Ann finished her beer, and reached for another, but Penny stopped her with a hand on her arm. “Slow up,” she said. “You’re gonna be drivin’ in a few hours. Don’t want to be tipsy behind the wheel.”

“We should call the cops,” said Roy again.

“Shut up, Roy,” said Penny. “No cops. But.” She frowned, as though doing arithmetic on the fly. “Here’s who you are gonna call. Pete Wilshire. You’re still tight with him, right? Well good. Miz ‘Brunt’ here—” her own beer sloshed at the bottom of the bottle as she made air quotes “—is gonna need a car that’s not so easy to trace as a rental with Florida plates. I know Pete can fix her up with somethin’ driveable, for just a small bit of that roll of bills she’s got in her handbag. After seein’ what went on in that room, I can see why she won’t take a bus or a train, or God forbid, an airplane. So you think you can do that?”

“Not right now,” he said, “but in morning, sure. He won’t be able to do it right straightaway, though.”

“That’s fine,” said Penny. “Because once you call him, you’re goin’ to follow Miz Brunt into Mobile, where we’ll find a place to return that rental car of hers. She can settle up there, and for good measure maybe go into a bus station and buy a ticket somewhere. Then you can pick her up, bring her over to Pete’s lot, and see her off in her new car.” Penny turned to Ann. “That sound good to you?”

“Sure,” said Ann, and Penny said, “You’re welcome.”

“I’m sorry. Thank you. You don’t have to do any of this.”
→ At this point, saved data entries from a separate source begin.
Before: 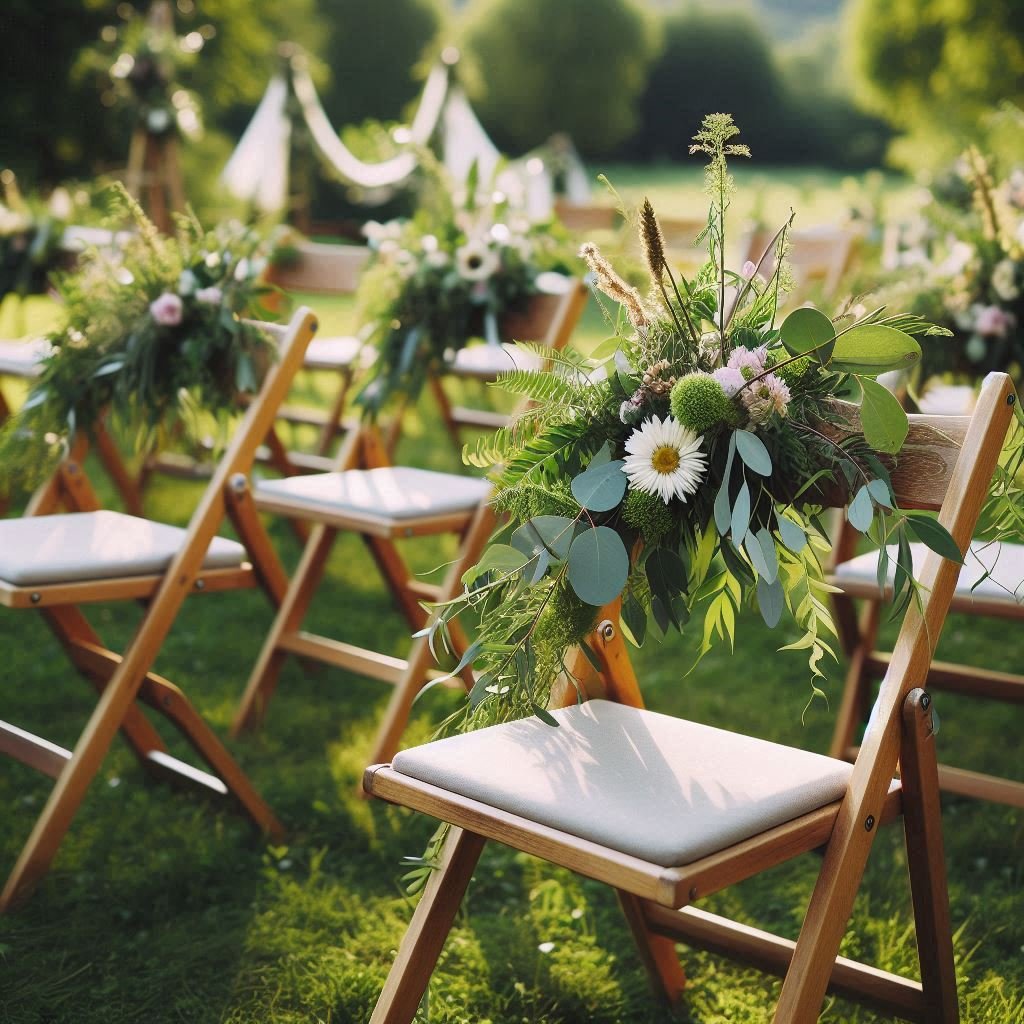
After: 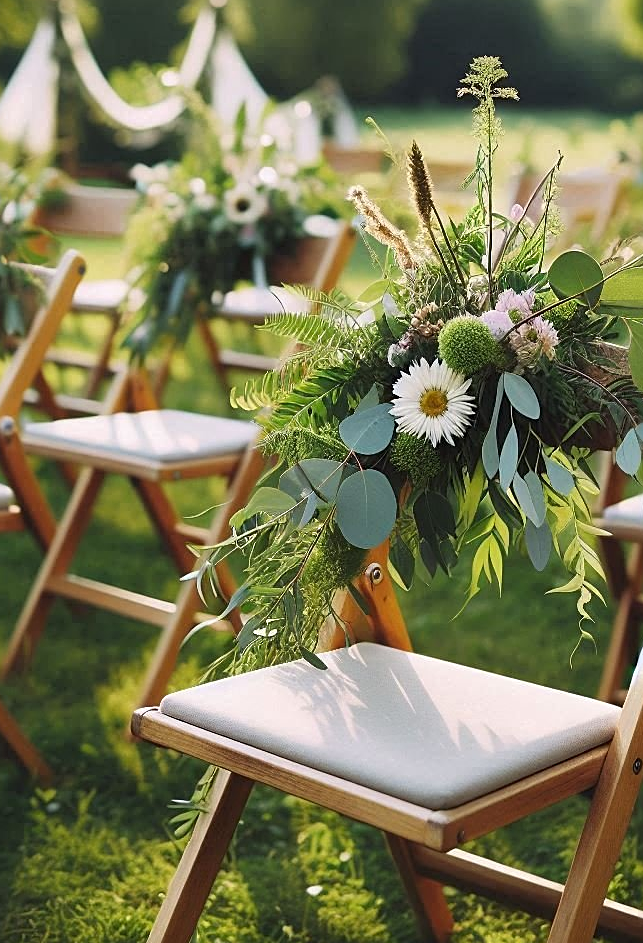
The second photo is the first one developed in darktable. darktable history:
sharpen: amount 0.491
crop and rotate: left 22.728%, top 5.626%, right 14.453%, bottom 2.256%
tone equalizer: on, module defaults
exposure: compensate highlight preservation false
“Well, here’s how you can really say thank you,” said Penny. “First off. Keep your cell phone turned off. And don’t go sending revealing messages on chat programs in fancy business centres. Might be all right to buy one of those disposable cell phones, for emergencies. But I’d even keep the battery out of that, most of the time. If you can get any more cash on that credit card you lost, get it—then cut the thing up for real. Don’t use it anywhere. Drive the speed limit, and stay off freeways. Though it may be tempting, don’t buy yourself a gun. It’s easier to get one here than pretty much anywhere else, true enough, but you still gotta show I.D. and register it. And unless you got the will to use it on a fella, it can be turned against you. Like you saw just now.

“That joy buzzer your dead husband’s ‘associate’ has is a better deal all the way around. Easy to buy and use, and less costly. In fact, you might want to take the money you save on that and buy yourself a wig. If you’re goin’ somewhere after this—don’t take the direct route. Zigzag a bit. Throws ’em off the scent, if they’re on it. Now let me see. Is there anythin’ else I can think of?”

As she thought, Roy got another couple of Budweisers out of the fridge, popped them both and handed one to Penny.

“Oh yeah,” she said. “Get yourself an exorcist. But not the kind uses snakes and potions. Those ones are liars.”